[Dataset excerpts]
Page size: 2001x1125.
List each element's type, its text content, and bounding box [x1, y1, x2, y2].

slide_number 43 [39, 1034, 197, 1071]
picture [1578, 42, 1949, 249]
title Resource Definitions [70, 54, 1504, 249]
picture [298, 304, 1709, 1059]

Instructions for the task
All entries are to be copied exactly as they read.

Task output
Page size: 2001x1125.
List each element's type, its text content, and bounding box [x1, y1, x2, y2].

slide_number 43 [39, 1034, 197, 1071]
picture [1578, 42, 1949, 249]
title Resource Definitions [70, 54, 1504, 249]
picture [298, 304, 1709, 1059]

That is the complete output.